Selected excerpt:
A Mexican massacre and a war without end
There’s good news and bad news on the war on drugs in Mexico and the United States. The good news: cooperation between U.S. and Mexican security forces has rarely been closer. “Unprecedented,” President Barack Obama termed it in a message of sympathy for 52 people killed in an arson attack on a casino in northern Mexico.
The unprecedented cooperation he referred to ranges from the United States providing intelligence drawn from wiretaps and aerial surveillance by U.S. drones to taking part in planning operations to capture drug lords.
American agents, according to accounts from both sides of the border, had a role in hunting down 21 of the 37 men on Mexico’s list of most-wanted organized crime chiefs.
The bad news is that closer cooperation in taking out the CEOs of illicit business enterprises has done little to curb violence in Mexico or throttle the flow of drugs north and the smuggling of guns and cash south. One CEO goes, another one steps in his place. Real change would require an admission by political leaders that conventional drug war strategies have failed and, more importantly, that there’s a need for significant societal changes in both countries.

Problems to work on:
**a.** Write out the passage of the drug war article starting at "The unprecedented cooperation" and ending at "organized crime chiefs.".
**b.** Determine whether each of the following statements agrees with the drug war article, answering yes or no and quoting the deciding words of the article: (i) President Barack Obama described the cooperation between U.S. and Mexican security forces as unprecedented. (ii) The arson attack on a casino in northern Mexico killed 37 people. (iii) American agents had a role in hunting down every man on Mexico's list of most-wanted organized crime chiefs.

Data excerpts:
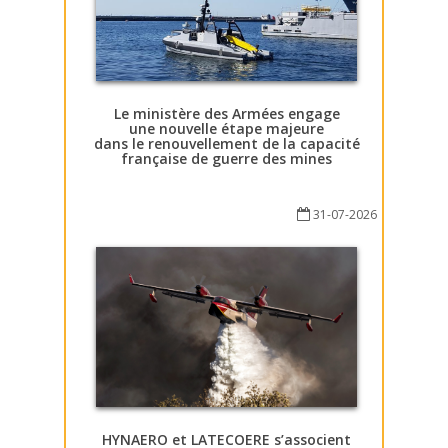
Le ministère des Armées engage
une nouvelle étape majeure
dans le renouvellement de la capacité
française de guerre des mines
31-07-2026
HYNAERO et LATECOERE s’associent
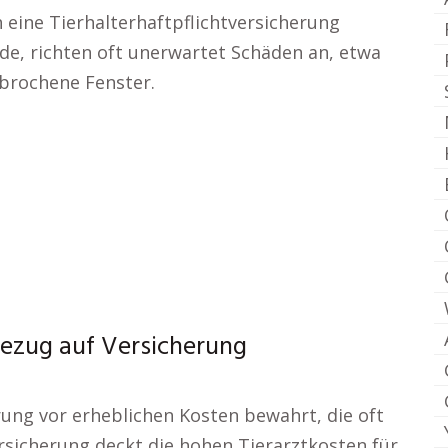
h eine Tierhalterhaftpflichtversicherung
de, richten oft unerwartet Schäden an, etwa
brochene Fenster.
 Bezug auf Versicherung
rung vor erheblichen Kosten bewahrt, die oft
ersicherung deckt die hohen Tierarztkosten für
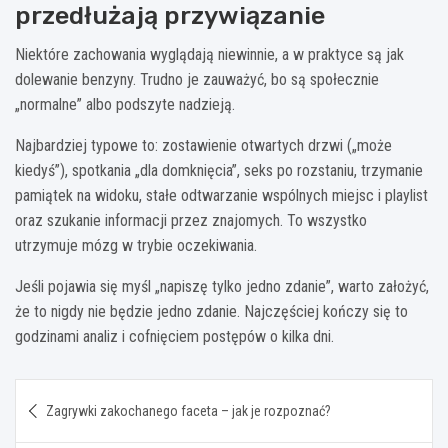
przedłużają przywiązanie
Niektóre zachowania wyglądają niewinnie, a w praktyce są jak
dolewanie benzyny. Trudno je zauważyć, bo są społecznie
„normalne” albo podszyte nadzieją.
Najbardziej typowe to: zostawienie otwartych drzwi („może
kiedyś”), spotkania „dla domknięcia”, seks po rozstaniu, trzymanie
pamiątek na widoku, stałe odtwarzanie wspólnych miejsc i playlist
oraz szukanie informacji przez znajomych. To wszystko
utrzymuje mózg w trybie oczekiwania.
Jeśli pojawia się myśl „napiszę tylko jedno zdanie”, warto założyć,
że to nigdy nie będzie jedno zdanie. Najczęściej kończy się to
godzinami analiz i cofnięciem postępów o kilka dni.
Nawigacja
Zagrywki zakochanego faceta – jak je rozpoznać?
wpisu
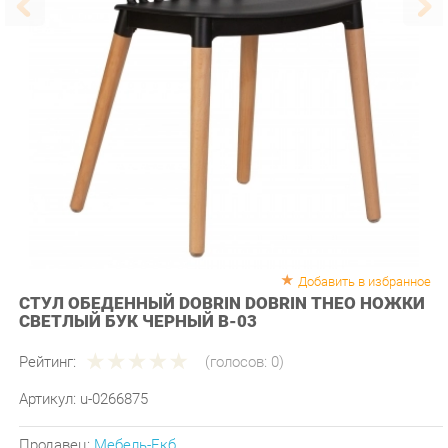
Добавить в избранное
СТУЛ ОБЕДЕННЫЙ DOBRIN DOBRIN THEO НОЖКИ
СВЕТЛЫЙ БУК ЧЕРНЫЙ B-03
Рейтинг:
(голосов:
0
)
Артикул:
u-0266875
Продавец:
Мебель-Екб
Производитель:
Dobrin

Answers to each task:
**a.**
The unprecedented cooperation he referred to ranges from the United States providing intelligence drawn from wiretaps and aerial surveillance by U.S. drones to taking part in planning operations to capture drug lords.
American agents, according to accounts from both sides of the border, had a role in hunting down 21 of the 37 men on Mexico’s list of most-wanted organized crime chiefs.

**b.**
(i) Yes: "“Unprecedented,” President Barack Obama termed it."
(ii) No: "52 people killed in an arson attack on a casino in northern Mexico."
(iii) No: "had a role in hunting down 21 of the 37 men on Mexico’s list of most-wanted organized crime chiefs."